● **EXERCISE INSTRUCTIONS**:
Copy out exactly the lines spanning the line with "ring mcp: (152, 188)" to the line with "pinky tip: (160, 180)", inclusive, from the data underneath, with no pictures.

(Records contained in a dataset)
--- START ---

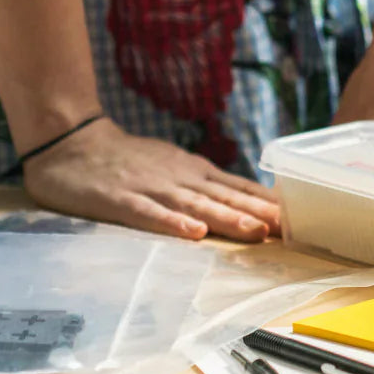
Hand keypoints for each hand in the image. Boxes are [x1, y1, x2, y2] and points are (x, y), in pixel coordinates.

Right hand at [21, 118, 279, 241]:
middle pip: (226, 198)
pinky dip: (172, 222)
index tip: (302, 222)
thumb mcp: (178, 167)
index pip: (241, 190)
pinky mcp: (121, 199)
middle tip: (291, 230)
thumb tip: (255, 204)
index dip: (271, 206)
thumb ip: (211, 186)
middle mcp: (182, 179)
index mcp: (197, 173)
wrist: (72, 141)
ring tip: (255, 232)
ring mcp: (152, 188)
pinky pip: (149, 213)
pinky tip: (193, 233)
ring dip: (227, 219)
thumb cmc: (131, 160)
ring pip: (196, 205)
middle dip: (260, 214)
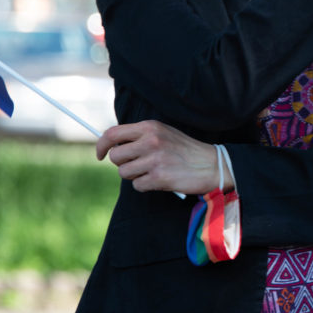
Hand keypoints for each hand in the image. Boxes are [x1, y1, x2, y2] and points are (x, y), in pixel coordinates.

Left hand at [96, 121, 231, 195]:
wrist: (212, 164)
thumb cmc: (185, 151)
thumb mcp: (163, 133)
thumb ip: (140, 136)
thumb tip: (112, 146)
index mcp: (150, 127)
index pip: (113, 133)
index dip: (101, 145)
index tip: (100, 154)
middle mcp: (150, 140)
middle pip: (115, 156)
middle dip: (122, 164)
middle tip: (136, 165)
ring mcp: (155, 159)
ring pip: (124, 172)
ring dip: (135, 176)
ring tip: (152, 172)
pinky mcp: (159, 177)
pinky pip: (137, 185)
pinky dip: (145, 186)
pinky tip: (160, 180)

--- END ---
--- START ---

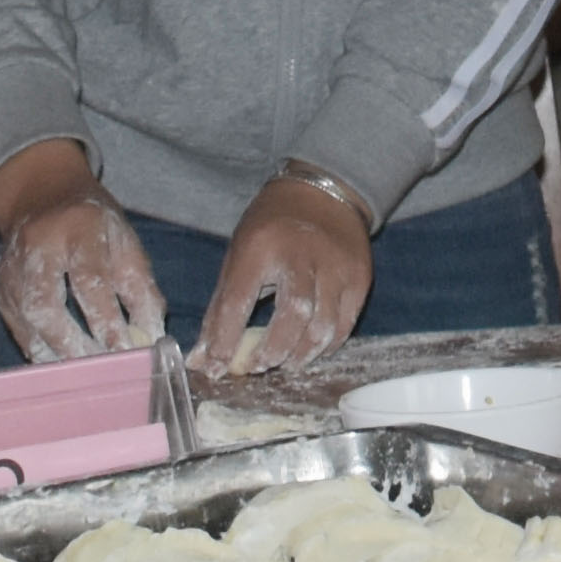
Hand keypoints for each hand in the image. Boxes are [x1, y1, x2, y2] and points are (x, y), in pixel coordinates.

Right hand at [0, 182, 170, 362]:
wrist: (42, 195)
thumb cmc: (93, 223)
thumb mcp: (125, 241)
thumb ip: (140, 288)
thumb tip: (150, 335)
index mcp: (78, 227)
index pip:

--- END ---

● **TASK OUTPUT**:
ring mcp: (152, 188)
pinky pip: (149, 213)
pinky tip: (193, 233)
ring dip: (227, 219)
thumb cmc: (131, 160)
ring pip: (196, 205)
middle dip: (260, 214)
Hand keypoints for each hand in the image. Boxes are [x1, y1, x2, y2] and points are (x, y), in pixel coordinates.

Left hand at [96, 121, 231, 195]:
wrist: (212, 164)
thumb cmc: (185, 151)
thumb mcp: (163, 133)
thumb ip: (140, 136)
thumb tip: (112, 146)
index mcp: (150, 127)
index pip: (113, 133)
index dip: (101, 145)
index tip: (100, 154)
middle mcp: (150, 140)
middle pip: (115, 156)
middle dip: (122, 164)
middle tip: (136, 165)
ring mcp: (155, 159)
ring pip: (124, 172)
ring dip: (135, 176)
ring tip: (152, 172)
pinky mcp: (159, 177)
pinky pip: (137, 185)
pinky dip: (145, 186)
pinky tip: (160, 180)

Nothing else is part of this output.